The Three-Step Argument: Choosing a Decision-Making Paradigm
Step 1: Do You Believe in Free Will?
If yes, then your actions matter — you are causally responsible for your life.
Step 2: Do You Know the Reach of Your Actions?
No. You cannot calculate every consequence. Therefore, you live with causal opacity and moral uncertainty.
Step 3: Is It Worth Doing Good, Even If You Don’t See the Results?
We do not know — but meaning still demands acting as if goodness matters.
This is Pascal’s wager reinterpreted: Not a gamble for reward, but a rational commitment to moral causality, despite incomplete data.
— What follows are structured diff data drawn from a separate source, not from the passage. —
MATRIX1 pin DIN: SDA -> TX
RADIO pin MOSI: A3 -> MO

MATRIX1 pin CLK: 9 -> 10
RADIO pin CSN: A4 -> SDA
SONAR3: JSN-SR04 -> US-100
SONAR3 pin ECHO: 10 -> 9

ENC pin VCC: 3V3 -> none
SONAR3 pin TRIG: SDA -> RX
The Limit Case: Abraham and the Weight of Value
When all lower frameworks collapse — as in the biblical case of Abraham and Isaac — only one question remains:
“Do I have a value structure capable of carrying the weight of this choice, even if it costs me everything?”
This is the ultimate test of Level III decision-making. It produces not comfort, but existential orientation, not success, but moral endurance.
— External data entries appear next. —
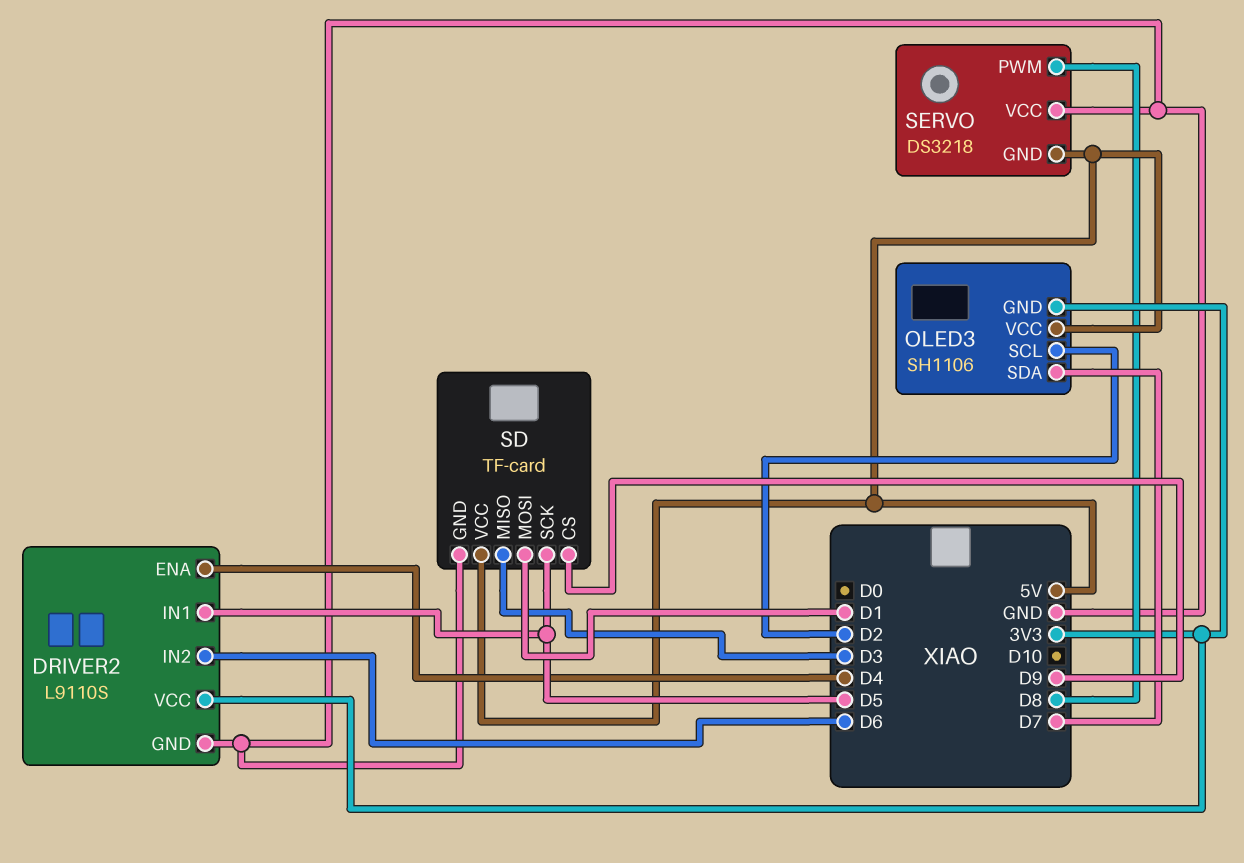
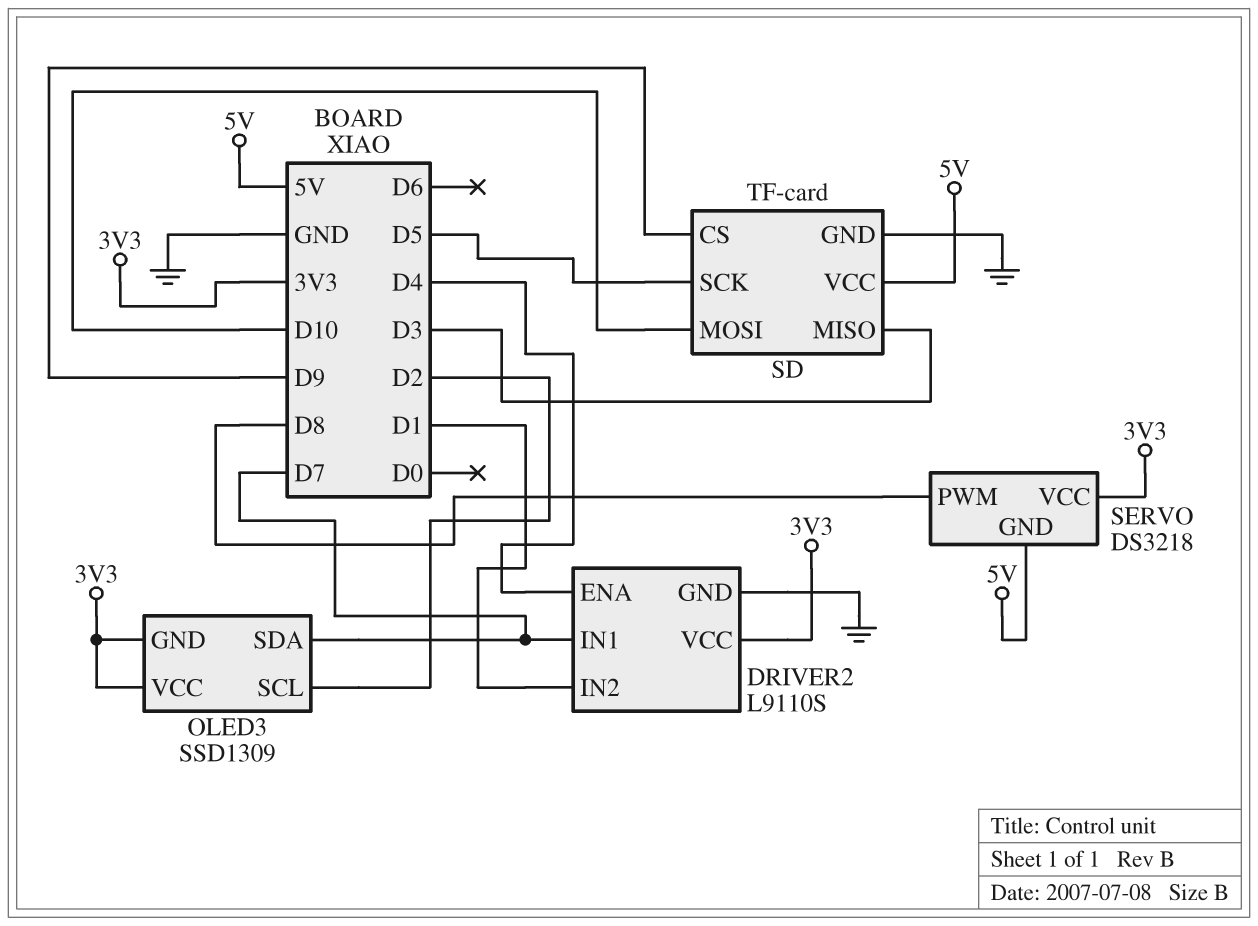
DRIVER2 pin IN1: D5 -> D7
DRIVER2 pin IN2: D6 -> D1
OLED3: SH1106 -> SSD1309
OLED3 pin VCC: 5V -> 3V3
SD pin MOSI: D1 -> D10
SERVO pin VCC: GND -> 3V3

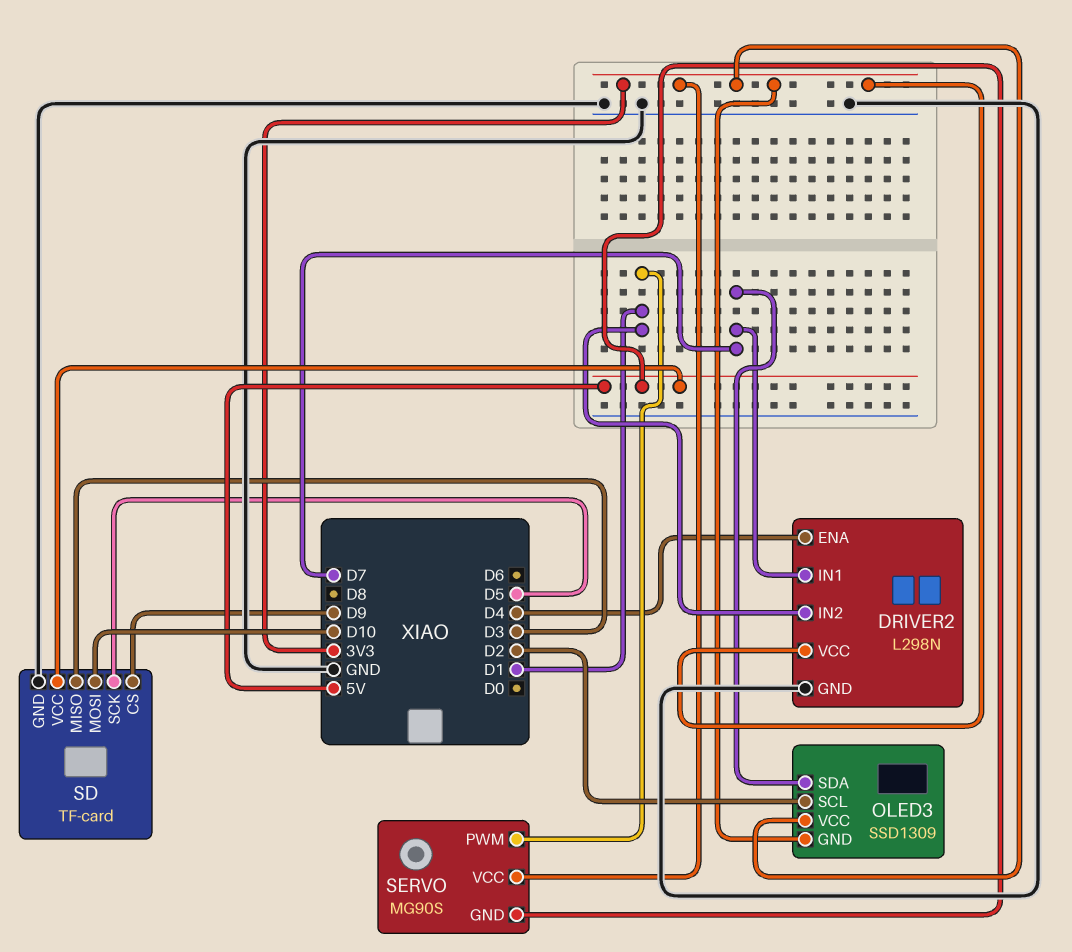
DRIVER2: L9110S -> L298N
SERVO: DS3218 -> MG90S
SERVO pin PWM: D8 -> D1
Final Words: Faith as Reason’s Highest Form
In our work with high-performing individuals and executive teams, the most resilient, coherent, and transformative decisions emerge from those who:
Have clearly articulated SIVHs
Align them with transcendent value structures
Accept the leap of faith as both rational and necessary
“Faith is not the opposite of reason — it is reason anchored in something higher than itself.”
This third-level paradigm is not just a model for decision-making. It is a blueprint for moral clarity in an age of noise.